Wace fell back into his chair with an aggravated sigh then let his head roll around, the bones in his neck giving off a loud, hollow ‘pop.’
“You okay?” Jen asked quietly, turning her body to face him.
He shook his head in the negative, then tossed his chin toward his father without any further elaboration.
“Sorry ‘bout that back there - with ‘im,” he clarified needlessly, gesturing over his shoulder with a jab of his thumb. He still hadn’t managed to look her in the face.
“‘S’fine,” she excused, the honesty in her voice sounding as true as she felt it.
“Are you okay?” she finally asked.
He shrugged, but the motion was awkward. His hands were stuffed deep into his pockets again. “Doesn’t matter,” he said carelessly, speaking up again before she could argue with his last statement. “Listen, uh...Jen - I don’t...I dunno if you should come back ‘ere anymore.”
He paused for a moment, letting his words sink in before continuing. “When ‘e...when ‘e’s on that medication ‘e...well, ‘e’s not really ‘imself - don’ know what ‘e’s doin’.”
The way her head fell, he knew that he’d hurt her, and God - that was the last thing he wanted to do, but he figured that her being upset now would be a small price to pay compared to what she’d be feeling if she made it a habit of stopping by the hospital.
“It’s not that...I mean, it’s not that I don’ want ya ‘ere, Jenny -”
“It’s fine, Wace,” she said quickly, cutting him off with a forced smile. “I understand - I do.”
He sighed, taking one of his hands out from his pocket and reaching for her. She took it, grasping it tightly as she pulled herself into his arms.
“Thank you,” he said quietly, letting his chin rest on top of her head. “I know I don’t...Jenny, I’m sorry I can’t...”
From the way that she squeezed him tighter, he knew it was okay that he couldn’t find the words he needed and he felt his heart swell forcefully against its constraints as it tried to swallow the acceptance she’d given him.
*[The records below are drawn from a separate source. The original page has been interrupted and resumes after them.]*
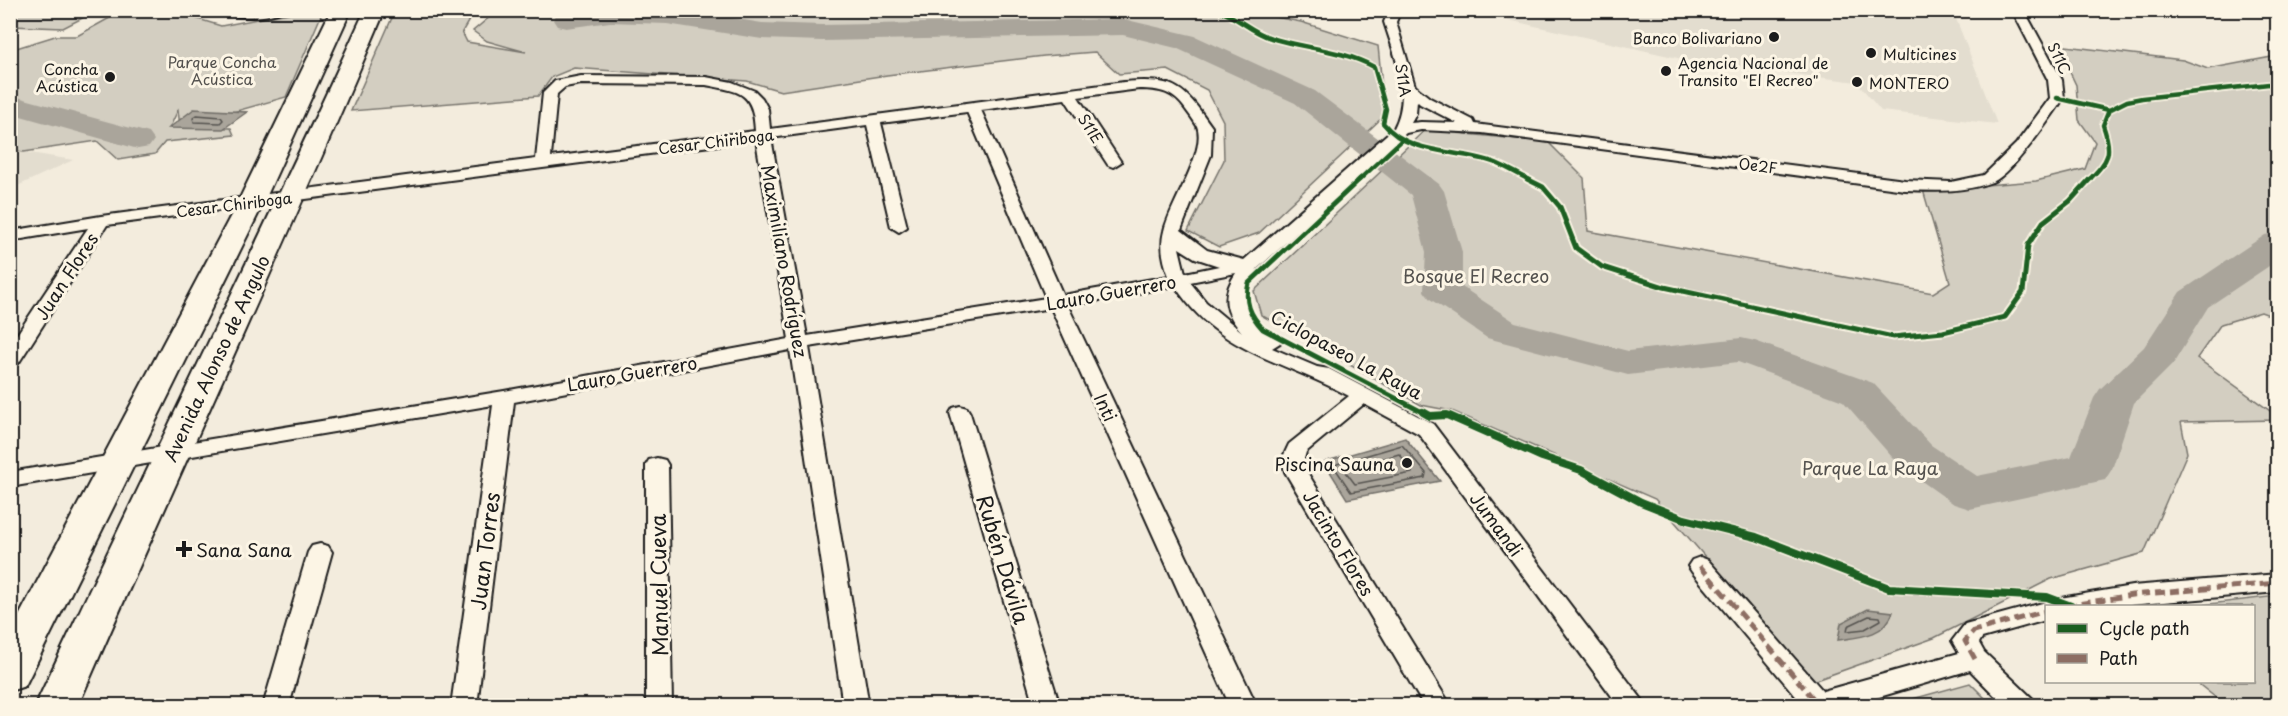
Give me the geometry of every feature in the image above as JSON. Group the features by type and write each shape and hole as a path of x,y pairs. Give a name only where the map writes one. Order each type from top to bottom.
{"main road":[{"name":"Avenida Alonso de Angulo","path":"10,674 251,202 341,10"},
{"name":"Avenida Alonso de Angulo","path":"56,705 170,454 293,196 375,10"}],"street":[{"path":"224,10 248,14 277,10"},
{"name":"S11A","path":"1395,10 1390,22 1407,86 1409,112 1396,134"},
{"name":"S11C","path":"2018,10 2055,80 2057,98 2021,147"},
{"name":"Maximiliano Rodríguez","path":"543,163 550,93 560,84 581,80 706,81 727,85 750,94 757,101 761,109 763,135 799,343 856,705"},
{"name":"Cesar Chiriboga","path":"10,236 101,221 1144,85 1163,86 1178,92 1205,127 1203,153 1172,231"},
{"name":"Oe2F","path":"1407,86 1425,101 1450,116 1482,129"},
{"name":"S11E","path":"1069,94 1113,162"},
{"name":"Inti","path":"972,107 1057,302 1244,705"},
{"path":"873,121 898,227"},
{"name":"Oe2F","path":"1396,134 1421,126 1482,129 1905,184 1950,187 1989,178 2021,147"},
{"path":"1172,231 1183,244 1201,255 1225,262 1252,264 1396,134"},
{"name":"Juan Flores","path":"10,361 101,221"},
{"name":"Jumandi","path":"1172,231 1172,255 1179,279 1195,302 1219,325 1288,364 1331,378"},
{"name":"Jumandi","path":"1252,264 1240,278 1233,294 1234,308 1243,322 1257,335 1426,429 1634,705"},
{"name":"Lauro Guerrero","path":"10,480 504,397 799,343 1057,302 1252,264"},
{"name":"Jacinto Flores","path":"1362,395 1297,449 1293,459 1296,471 1438,705"},
{"name":"Juan Torres","path":"464,705 504,397"},
{"name":"Rubén Dávila","path":"960,414 1047,705"},
{"name":"Manuel Cueva","path":"657,465 659,705"},
{"path":"276,705 320,552"},
{"path":"1700,566 1813,704 1975,659"},
{"path":"2072,605 2132,595 2277,583"},
{"path":"2024,705 1975,659 1965,641 1974,631 2045,611"}],"shaded area":[{"path":"1468,11 1953,11 1997,124 1881,111 1857,82 1691,61"},
{"path":"11,150 24,152 73,160 11,189"}],"green space":[{"path":"11,10 96,11 63,28 11,26"},
{"path":"498,10 1241,10 1301,22 1378,46 1385,115 1259,233 1219,247 1188,231 1224,160 1223,121 1207,90 1168,70 1119,74 1095,52 887,75 781,91 747,81 574,68 552,77 538,96 351,111 395,11 483,11 469,20 462,32 467,42 526,52 487,41 473,31"},
{"name":"Parque Concha Acústica","path":"172,11 221,26 299,11 323,11 286,97 180,127 178,110 170,127 231,128 234,135 165,142 155,154 118,160 97,141 24,152 11,150 10,50 55,36 77,36 115,15"},
{"name":"Parque La Raya","path":"2057,45 2183,60 2208,69 2277,56 2277,318 2261,312 2221,324 2197,358 2277,416 2277,420 2181,422 2187,453 2144,553 2051,579 1934,638 1813,681 1655,499 1452,411 1421,405 1261,315 1254,291 1425,130 1548,142 1584,178 1588,231 1933,293 1950,282 1923,190 2036,181 2085,169 2095,142 2079,120 2076,85"},
{"path":"2277,596 2277,705 2225,705 2197,683 2255,683 2255,605 2200,605"},
{"path":"1970,683 1992,705 1891,705"}],"water":[{"path":"194,109 247,112 223,129 169,128"},
{"path":"1405,438 1440,481 1347,499 1324,462"},
{"path":"1868,609 1893,612 1889,620 1878,631 1838,640 1841,623"}],"waterway":[{"path":"566,20 610,14 667,16 762,31 822,33 1123,27 1185,42 1305,97 1427,191 1444,252 1443,291 1501,330 1628,363 1741,350 1858,392 1915,455 1970,493 2089,469 2115,398 2159,355 2193,300 2278,243"},
{"path":"10,104 138,140"}],"marked path":[{"path":"1700,566 1817,703"},
{"path":"2072,605 2132,595 2278,583"},
{"path":"1975,659 1965,641 1974,631 2045,611"}],"cycle path":[{"path":"1217,10 1231,15 1256,32 1270,38 1335,51 1374,67 1386,109 1383,123 1393,136 1412,144 1495,163 1543,187 1560,207 1576,248 1602,267 1664,287 1893,337 1943,332 2005,317 2023,292 2028,245 2043,222 2070,201 2106,162 2110,146 2103,125 2109,110"},
{"path":"2057,98 2109,110 2127,101 2142,98 2278,83"},
{"name":"Ciclopaseo La Raya","path":"1402,140 1249,283 1246,297 1248,308 1263,329 1430,416 1447,415 1542,457 1581,470 1641,502 1684,519 1756,537 1889,588 2047,597 2068,605"}],"place":[{"name":"Banco Bolivariano","path":"1774,37"},
{"name":"Multicines","path":"1871,53"},
{"name":"Agencia Nacional de Transito \"El Recreo\"","path":"1666,71"},
{"name":"Concha Acústica","path":"110,77"},
{"name":"MONTERO","path":"1857,82"},
{"name":"Piscina Sauna","path":"1407,463"},
{"name":"Sana Sana","path":"184,549"}],"park label":[{"name":"Bosque El Recreo","path":"1476,275"}]}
“It’s fine,” she repeated, leaning back from their embrace and casting a warm smile up at him. “I’m just gonna head on,” she added softly, finally pulling away from his body, though she trailed her fingers down his arms and took both of his hands in hers.
Stretching up on her toes so she could place a light kiss on his cheek, she whispered in his ear that she loved him.
“Love you too,” answered back, trying - and failing - to keep his reply from sounding mechanical. His body had been on autopilot for the past four days - everything was mechanical.
“Well,” she said quickly, sucking in a breath as she pulled her hands up to his chest and pressed her palms flat against him, “I uh...you can call me - any time, okay? I don’ even care if it’s at four in the mornin’, Wace.”
He nodded stiffly, hoping she’d take just that as an agreement and not press for anything more. He couldn’t give it at the moment.
“And you can...if you ever get tired and just need ta rest, I want ya t’come over, all right?” she added, lifting her hands to the side of his face and holding him there for a short time. “I love you,” she said again, rising up once more to kiss him, this time on the lips.
“Bye, Jen,” he breathed quietly, his eyelids falling slightly from the warmth of her kiss.
She gave him one last smile and stepped back from him, holding onto his hand until they fell away from one another completely. “Bye, baby,” she said quickly and turned to leave before she had to kiss him again.
He stood there, under the awning of the main entrance and watched her car as she left. He saw her wave good-bye to him through the driver’s window and he dug up the strength from somewhere within his reserves to lift his hand as well.
His eyes followed her until the car disappeared around the corner, and even then, he watched the spot where he’d last seen her.
His mind trailed off, wandering around some solitary place that only it could go and he had to literally snap himself out of the daze.
With a sigh, he turned, hesitating for just the slightest of moments before he went back into the hospital. His eyes caught the clock at the reception desk as he walked by and he shook his head.
It was going to be another long night.